Head over Heels is a 2012 British stop motion animated short film written and directed by Timothy Reckart.  The film was nominated for Best Animated Short Film for the 85th Academy Awards.  It also won the first Annie Award for Best Student film and the Cartoon d'Or for Best European Animated Short.

After being nominated for an Academy Award the film was released along with all the other 15 Oscar-nominated short films in theaters by ShortsHD.

In March 2015, the film was posted online together with special features at www.headoverheels.tv.

Plot
After many years of marriage, husband and wife Walter and Madge have grown apart: he lives on the floor and she lives on the ceiling. They live separate, parallel lives, never talking, barely even looking at each other. When Walter tries to reignite their old romance, it brings their love crashing down, and the couple who can't agree which way is up must find a way to put their marriage back together.

Awards
40th Annual Annie Awards, Best Student Film
Edinburgh International Film Festival, Short Animation, Nominated for Best Film in British Short Film Competition
Galway Film Fleadh, Cartoon Saloon Best First Animation Award
Anima Mundi, Rio de Janeiro & São Paulo, Brazil Short Animation, Best Film (Jury and Audience Award), Best Student Film (Audience Award)
Hiroshima International Animation Festival, Short Animation, Audience Prize
Encounters Short Film and Animation Festival, Short Animation, Nomination for Cartoon d'Or
St Petersburg Student Film Festival, Short Animation, Diploma for the Work of the Animation Artist
Animage Festival Pernambuco, Short Animation, Audience Award for Best Short Film
Festival du Film Britannique de Dinard, Best Short Film
Austin Film Festival, Best Animated Short, Audience Award for Animated Short
Heartland Film Festival, Best Short Film, Jimmy Stewart Memorial Crystal Heart Award
Cinanima Espinho, Short Animation, Special Jury Prize
Bath Film Festival, IMDb New Filmmaker Award
Fancine Málaga, Short Animation Best Animated Short (Jury Prize, Audience Prize and Youth Jury Prize)
Brazil Stop Motion Pernambuco, Best Student Film (Prix du Public)

• [WHAT TO WORK ON]:
A – In the Head over Heels passage, where do Walter and Madge each live?
B – Reproduce the Head over Heels passage from "After being nominated" up to and including "marriage back together.".
C – Summarize the Head over Heels passage in two sentences.
The lines that follow the Head over Heels passage are not relevant to any of this.

• [PROVIDED MATERIAL]:
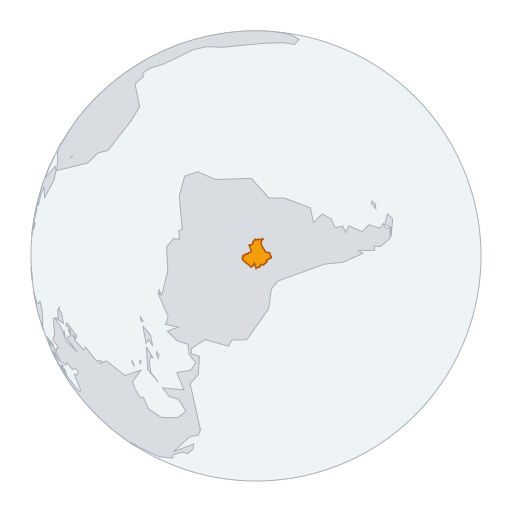 Santa Cruz on an orthographic globe, rotated 249°
{"feature_id": "BOL-1940", "entity_name": "Santa Cruz", "entity_type": "Department", "adm_level": 1, "iso_a3": "BOL", "parent_name": "Bolivia", "parent_adm1": "", "projection": "orthographic", "projection_center": [-61.708, -16.97], "detail": "fine", "context": "on_globe", "style": "filled", "palette": "amber", "viewbox_px": 512, "rotation_deg": 249, "n_neighbors": 0, "source": "natural_earth", "source_scale": "10m", "svg_char_len": 7663}
<svg xmlns="http://www.w3.org/2000/svg" viewBox="0 0 512 512"><g transform="rotate(249 256 256)"><circle cx="256" cy="256" r="225" fill="#eef3f6" stroke="#a8b0b8"/><path d="M200.1,37.8L201.2,37.5L207.7,36.0L206.8,36.3L212.7,34.9L212.4,35.0L218.1,33.9L216.1,34.3L217.9,34.0L216.1,34.4L219.2,33.8L218.2,34.4L224.7,33.0L228.6,32.7L226.5,33.4L219.5,34.4L197.1,40.8L192.8,43.0L193.7,44.4L210.8,44.0L209.0,46.4L211.9,48.9L216.2,46.7L215.5,44.1L224.2,41.2L222.3,39.1L225.5,37.9L226.5,35.9L234.1,35.2L241.1,35.9L240.7,37.8L243.7,38.4L250.4,36.3L255.8,40.2L270.0,44.2L270.5,45.7L260.2,48.3L244.2,48.5L230.8,54.5L247.4,49.9L248.5,55.0L252.0,55.8L256.5,55.5L259.2,53.6L261.2,55.5L245.6,60.0L243.5,58.3L248.5,56.7L241.0,57.1L230.4,61.4L231.8,64.2L214.5,69.7L215.2,72.0L211.9,74.9L211.8,70.6L211.6,78.8L191.4,90.8L190.7,107.9L182.9,95.6L174.8,95.4L164.9,97.5L164.6,100.2L151.9,100.8L139.4,109.5L133.1,124.7L136.2,135.0L150.4,132.2L155.4,124.9L166.3,121.6L156.9,140.8L175.6,140.3L172.8,154.7L178.1,161.5L187.9,158.3L197.9,160.9L205.5,151.8L217.6,146.4L217.4,158.1L224.5,147.0L231.0,152.3L255.3,151.3L253.4,154.0L273.8,168.4L296.5,175.7L301.8,185.1L299.0,190.6L307.0,192.8L307.1,196.6L339.3,205.8L356.0,217.9L355.6,231.6L341.9,245.7L330.1,279.5L305.6,288.8L299.9,303.1L281.6,324.0L266.7,321.7L271.5,333.0L263.6,339.5L254.1,339.9L252.9,347.8L245.9,348.1L250.9,353.3L240.6,364.0L244.8,372.7L237.6,381.5L240.6,386.7L237.4,386.6L234.4,388.7L234.5,391.7L224.4,387.2L220.3,375.7L222.9,369.6L218.8,368.9L224.2,353.6L220.1,356.8L219.0,334.9L223.9,316.8L224.8,267.6L219.6,258.5L202.2,248.8L181.1,217.4L186.2,203.5L181.8,197.9L196.2,178.3L192.8,162.4L187.8,160.7L182.6,167.3L165.9,159.6L160.6,148.8L113.5,141.8L109.5,137.9L110.9,129.2L103.0,108.9L102.8,130.5L98.2,127.8L96.0,121.0L99.1,117.8L100.2,107.4L97.2,105.7L103.4,93.6L122.2,75.5L122.0,76.4L126.6,72.6L127.1,71.5L126.3,71.9L129.2,69.8L145.8,59.5L163.2,50.7L181.4,43.4L200.1,37.8ZM188.8,114.2L210.4,121.1L197.4,123.4L200.0,121.4L194.7,118.2L184.6,116.1L173.4,119.6L188.8,114.2ZM200.1,103.1L196.3,102.8L200.1,102.4L200.1,103.1ZM125.2,72.6L126.6,71.8L124.5,74.0L122.8,74.8L125.2,72.6ZM222.2,36.5L224.3,36.2L223.0,36.7L222.2,36.5ZM220.6,36.1L217.7,36.9L216.5,36.8L218.3,36.3L220.6,36.1ZM224.5,35.2L214.8,36.7L212.8,36.7L218.1,34.9L224.5,35.2ZM210.9,35.3L211.1,35.2L208.9,35.7L210.9,35.3ZM241.7,396.9L225.5,389.0L234.4,392.4L239.5,387.6L248.4,393.9L241.7,396.9ZM257.2,384.8L263.8,382.5L265.7,384.0L261.6,386.0L257.2,384.8ZM416.0,97.4L407.9,89.7L404.9,88.4L411.8,100.6L407.8,100.0L399.6,94.9L386.3,79.6L396.7,82.9L392.2,78.5L380.9,70.6L385.0,72.6L381.7,70.1L384.7,71.5L380.3,68.1L398.9,81.8L416.0,97.4ZM465.2,339.5L460.0,351.5L458.4,354.0L453.8,362.4L448.7,369.2L442.7,373.9L439.7,367.5L444.8,359.3L451.4,340.9L462.8,299.8L469.2,284.7L471.1,271.2L468.3,238.2L469.3,223.6L467.2,215.9L463.7,215.0L460.6,205.9L458.0,204.3L437.1,200.9L427.3,188.3L407.6,155.5L408.9,145.3L403.1,132.3L407.2,100.1L414.7,104.6L425.5,108.4L428.1,111.1L434.1,119.3L446.2,135.2L454.5,149.4L461.7,164.1L467.8,179.3L472.8,194.9L476.7,210.8L479.4,226.9L480.9,243.2L481.3,259.6L480.4,276.0L478.3,292.2L475.1,308.3L470.8,324.1L465.2,339.5ZM413.7,117.4L415.4,120.9L415.4,121.0L413.7,117.4ZM256.1,151.2L259.0,153.5L255.1,153.5L256.1,151.2ZM195.3,128.0L200.0,127.8L202.4,129.2L198.7,130.1L195.3,128.0ZM235.9,125.5L241.5,126.3L235.5,127.3L235.9,125.5ZM213.8,122.0L231.4,125.3L219.8,129.1L208.8,127.3L216.6,125.8L213.8,122.0ZM197.1,109.1L200.0,109.6L198.9,111.5L197.1,109.1ZM202.9,102.8L201.7,103.1L200.4,101.8L202.9,102.8ZM249.4,54.7L250.7,54.4L255.2,54.5L252.8,55.4L249.4,54.7ZM276.6,51.4L279.2,54.7L275.7,52.7L272.9,54.0L262.0,52.1L270.2,46.5L268.4,49.1L276.6,51.4ZM249.8,48.8L255.7,50.1L248.9,48.9L249.8,48.8ZM360.4,57.2L364.4,59.2L367.6,61.3L365.3,61.5L360.7,58.1L360.4,57.2ZM369.3,61.7L355.4,54.0L356.2,54.2L358.1,55.3L360.0,56.2L363.6,58.2L377.9,66.7L381.7,69.3L375.6,67.0L375.5,66.0L371.6,63.8L369.3,61.7ZM325.1,41.6L326.5,42.0L324.6,41.7L318.2,40.0L318.5,39.9L312.5,38.2L320.7,40.2L325.1,41.6ZM235.8,32.5L232.9,32.8L233.0,32.7L235.6,32.2L235.8,32.5ZM238.4,31.4L248.7,31.3L245.9,31.5L255.8,32.0L252.3,33.0L246.0,32.4L250.8,33.9L243.7,33.9L247.8,35.0L234.1,33.8L228.0,34.4L236.1,33.3L239.5,32.3L239.1,32.1L233.3,32.0L221.7,33.4L222.2,33.3L233.4,31.9L233.8,31.8L238.4,31.4ZM302.1,35.5L290.9,34.7L289.5,36.0L291.3,38.1L281.5,36.7L273.5,34.2L267.8,32.1L270.5,31.5L265.6,31.3L265.5,31.1L269.4,31.3L263.3,30.9L264.2,30.9L263.6,30.8L283.0,32.3L302.1,35.5ZM431.8,115.1L432.0,115.4L426.6,109.0L427.7,110.2L428.1,110.6L431.8,115.1ZM415.8,97.7L416.2,97.9L421.5,103.6L420.3,102.6L415.8,97.7ZM411.8,93.4L415.8,97.5L412.9,94.7L411.8,93.4Z" fill="#d9dde1" stroke="#a8b0b8" stroke-width="1"/><path d="M270.2,268.0L269.9,268.2L269.7,268.2L269.7,268.3L269.5,268.5L269.4,268.5L269.2,268.6L269.2,268.4L269.2,268.1L269.2,267.9L269.1,267.7L269.1,267.4L266.0,265.3L265.8,265.2L265.7,265.2L262.3,265.2L256.7,266.4L255.9,266.5L255.3,267.9L255.1,268.3L254.9,268.7L254.1,269.8L250.2,269.8L250.1,269.7L249.9,269.4L249.8,269.5L249.7,269.5L249.4,269.7L249.4,269.8L249.2,269.7L248.9,269.7L248.6,268.0L248.6,267.8L248.4,265.1L248.4,264.8L248.4,264.2L248.2,264.2L247.9,264.2L247.8,264.5L247.7,264.7L247.4,264.7L247.2,264.0L247.1,263.9L246.9,263.8L246.7,263.8L246.7,263.6L246.5,263.4L246.4,263.4L246.4,263.2L246.3,262.8L246.2,262.7L246.3,262.6L246.4,262.4L246.3,262.1L246.2,262.0L246.1,261.9L245.9,261.8L245.9,261.7L245.8,261.4L245.7,261.3L245.7,261.2L245.5,260.9L245.4,260.8L245.4,260.7L245.2,260.6L245.2,260.4L245.0,260.2L244.8,259.9L244.8,259.7L245.2,259.2L245.3,259.1L245.9,258.2L246.0,258.0L246.1,257.9L246.3,257.8L246.6,257.8L246.6,257.7L246.5,257.4L246.3,257.2L246.0,256.9L245.9,256.8L245.7,256.7L245.4,256.6L245.2,256.3L245.0,256.2L244.6,255.8L244.5,255.7L244.5,255.4L244.4,255.3L244.4,255.2L244.4,254.9L244.5,254.7L244.4,254.6L244.5,254.4L244.6,254.2L244.8,253.8L244.8,253.7L244.7,253.7L244.8,253.5L244.7,253.5L244.7,253.4L244.8,253.3L244.8,253.2L244.8,252.9L244.8,252.7L244.7,252.5L244.7,252.4L244.8,252.3L244.8,252.2L244.7,252.2L244.6,251.9L244.8,252.0L244.8,251.9L244.7,251.8L244.8,251.8L244.8,251.7L249.8,251.9L249.7,251.8L249.5,251.7L249.5,251.4L249.4,251.3L249.3,251.2L249.2,251.0L249.1,250.9L248.9,250.8L248.7,250.8L248.6,250.6L248.5,250.3L248.5,250.2L248.4,250.2L248.2,250.1L247.8,249.5L247.7,249.1L247.6,248.9L247.5,248.6L247.5,248.4L247.5,248.1L247.5,247.6L247.4,247.3L247.6,247.2L248.9,246.8L254.4,243.6L256.4,242.4L256.5,242.4L256.6,242.5L256.8,242.6L257.0,242.5L257.4,242.3L257.5,242.4L257.8,242.5L257.9,242.4L258.1,242.4L258.3,242.3L258.5,242.2L258.6,242.3L258.6,242.5L258.8,242.5L259.0,242.6L259.5,242.8L260.0,243.2L260.2,243.3L260.3,243.3L260.6,243.5L260.8,243.7L260.8,243.8L260.8,244.0L261.0,244.1L260.9,244.2L261.0,244.2L261.0,244.3L261.0,244.6L260.9,244.6L260.7,244.8L260.7,245.0L260.7,245.3L260.8,245.5L261.0,245.7L261.1,246.0L261.2,246.3L261.1,246.5L261.3,246.7L261.4,246.8L261.5,248.6L261.4,248.7L260.3,248.7L260.5,248.8L261.5,250.1L261.6,250.3L261.7,252.2L261.8,253.1L261.8,253.3L262.0,253.3L268.2,253.6L268.3,253.6L268.5,253.4L268.7,253.8L268.6,254.0L268.6,254.3L268.2,254.7L268.2,254.8L268.2,255.0L268.2,255.4L268.2,255.6L268.2,255.8L268.2,256.0L268.3,256.1L268.3,256.4L268.3,256.5L268.4,257.0L268.5,257.3L268.8,257.4L268.9,257.5L269.0,257.5L269.2,257.8L269.3,257.8L269.5,257.9L269.5,258.0L269.9,258.2L270.0,258.3L270.4,258.3L270.5,258.3L270.7,258.5L270.7,258.9L270.7,259.0L270.8,259.1L270.9,259.3L271.0,259.4L271.0,259.5L270.9,259.6L271.2,260.2L271.4,260.7L271.5,260.9L271.7,261.0L271.8,261.0L271.6,261.2L270.6,263.8L270.8,263.8L270.8,264.1L270.8,264.3L270.6,264.3L269.7,266.1L269.3,267.0L270.2,268.0Z" fill="#f59e0b" stroke="#b45309" stroke-width="1.5"/></g></svg>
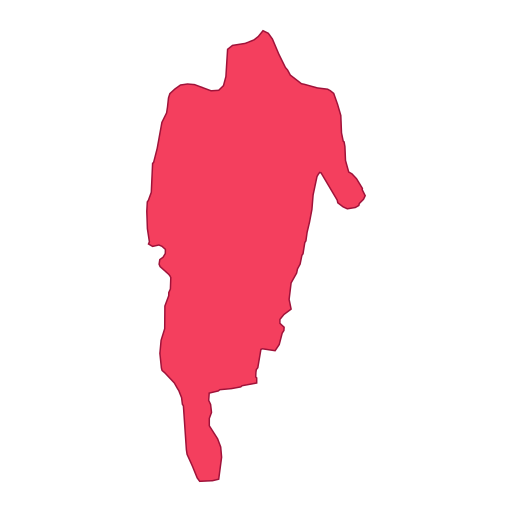 Fraijanes, Guatemala (Natural Earth projection)
{"feature_id": "79465075B66624198993086", "entity_name": "Fraijanes", "entity_type": "district", "adm_level": 2, "iso_a3": "GTM", "parent_name": "Guatemala", "parent_adm1": "", "projection": "natural_earth1", "projection_center": [-90.439, 14.456], "detail": "fine", "context": "isolated", "style": "filled", "palette": "rose", "viewbox_px": 512, "rotation_deg": 0, "n_neighbors": 0, "source": "geoboundaries", "source_scale": "gbopen_adm2", "svg_char_len": 1892}
<svg xmlns="http://www.w3.org/2000/svg" viewBox="0 0 512 512"><path d="M257.8,367.7L260.9,349.4L262.5,348.8L275.1,350.7L279.2,344.6L282.2,333.1L283.9,330.5L284.1,327.2L282.0,325.3L279.9,323.3L279.9,319.4L283.9,314.5L291.1,309.1L289.1,299.4L291.1,282.9L296.6,273.1L297.5,268.9L300.1,264.1L301.9,255.3L303.0,253.8L304.8,242.5L305.9,240.9L307.1,232.3L309.5,222.2L311.9,209.5L313.1,194.9L317.0,176.5L318.4,174.1L319.7,172.4L321.1,172.9L337.2,200.1L337.8,202.8L343.0,206.8L347.3,208.8L355.3,207.5L358.8,205.5L359.3,203.5L363.5,199.3L365.2,195.7L362.2,189.7L362.4,188.4L356.5,178.7L352.0,173.9L348.7,172.0L345.5,160.5L344.9,146.5L344.1,141.9L343.2,141.2L341.5,132.9L340.8,115.5L337.6,104.5L333.7,93.4L330.3,90.7L327.6,89.2L317.2,87.9L304.3,84.3L301.4,83.7L290.3,75.1L287.6,70.1L285.4,67.5L278.7,53.9L272.4,39.0L268.3,33.3L263.0,30.7L258.3,36.5L254.0,39.9L245.2,43.4L232.5,45.4L227.6,49.3L225.9,76.6L223.5,85.6L218.7,90.3L211.1,90.8L194.5,84.6L187.5,84.0L180.5,85.0L174.9,89.0L169.9,93.6L168.5,97.9L167.5,107.1L166.6,112.9L161.9,122.4L157.2,148.4L153.6,162.5L152.6,163.3L151.3,192.3L148.4,200.3L147.3,201.9L146.8,211.3L147.4,228.7L149.4,241.8L148.5,244.0L152.6,246.4L158.9,245.0L162.0,246.3L165.4,249.4L165.3,253.5L163.1,257.2L159.8,259.6L159.1,264.2L160.1,266.6L168.7,274.3L169.9,275.8L170.8,277.6L170.4,289.0L168.8,292.5L168.7,295.8L164.9,306.0L164.7,328.7L161.1,340.3L159.9,353.4L161.4,367.9L162.1,370.5L164.9,372.9L174.3,382.9L177.6,388.7L178.8,390.6L181.6,397.7L182.4,404.3L183.4,405.8L186.4,449.8L187.1,454.4L189.3,459.2L192.5,466.3L194.6,471.5L197.2,477.9L199.7,481.3L212.5,480.7L218.7,479.2L221.6,457.2L220.7,447.0L217.6,438.8L209.3,425.8L209.3,418.4L211.5,412.4L210.6,404.5L208.7,400.4L209.2,393.1L218.4,390.9L219.7,389.7L231.5,388.6L240.7,386.9L242.1,385.7L256.7,383.0L256.7,377.9L255.7,376.9L255.9,372.3L256.3,369.6L257.8,367.7Z" fill="#f43f5e" stroke="#9f1239" stroke-width="1.5"/></svg>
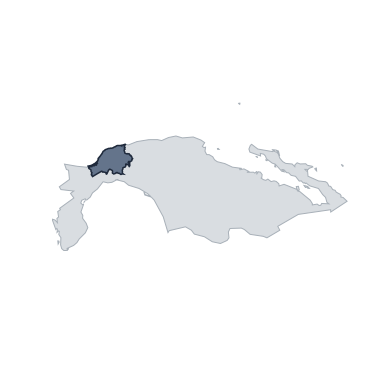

• [EXPECTED RESULTS]:
A – Walter lives on the floor and Madge lives on the ceiling.

B –
After being nominated for an Academy Award the film was released along with all the other 15 Oscar-nominated short films in theaters by ShortsHD.

In March 2015, the film was posted online together with special features at www.headoverheels.tv.

Plot
After many years of marriage, husband and wife Walter and Madge have grown apart: he lives on the floor and she lives on the ceiling. They live separate, parallel lives, never talking, barely even looking at each other. When Walter tries to reignite their old romance, it brings their love crashing down, and the couple who can't agree which way is up must find a way to put their marriage back together.

C – Head over Heels is a 2012 British stop motion animated short film written and directed by Timothy Reckart. It was nominated for Best Animated Short Film at the 85th Academy Awards and won awards including the first Annie Award for Best Student Film and the Cartoon d'Or.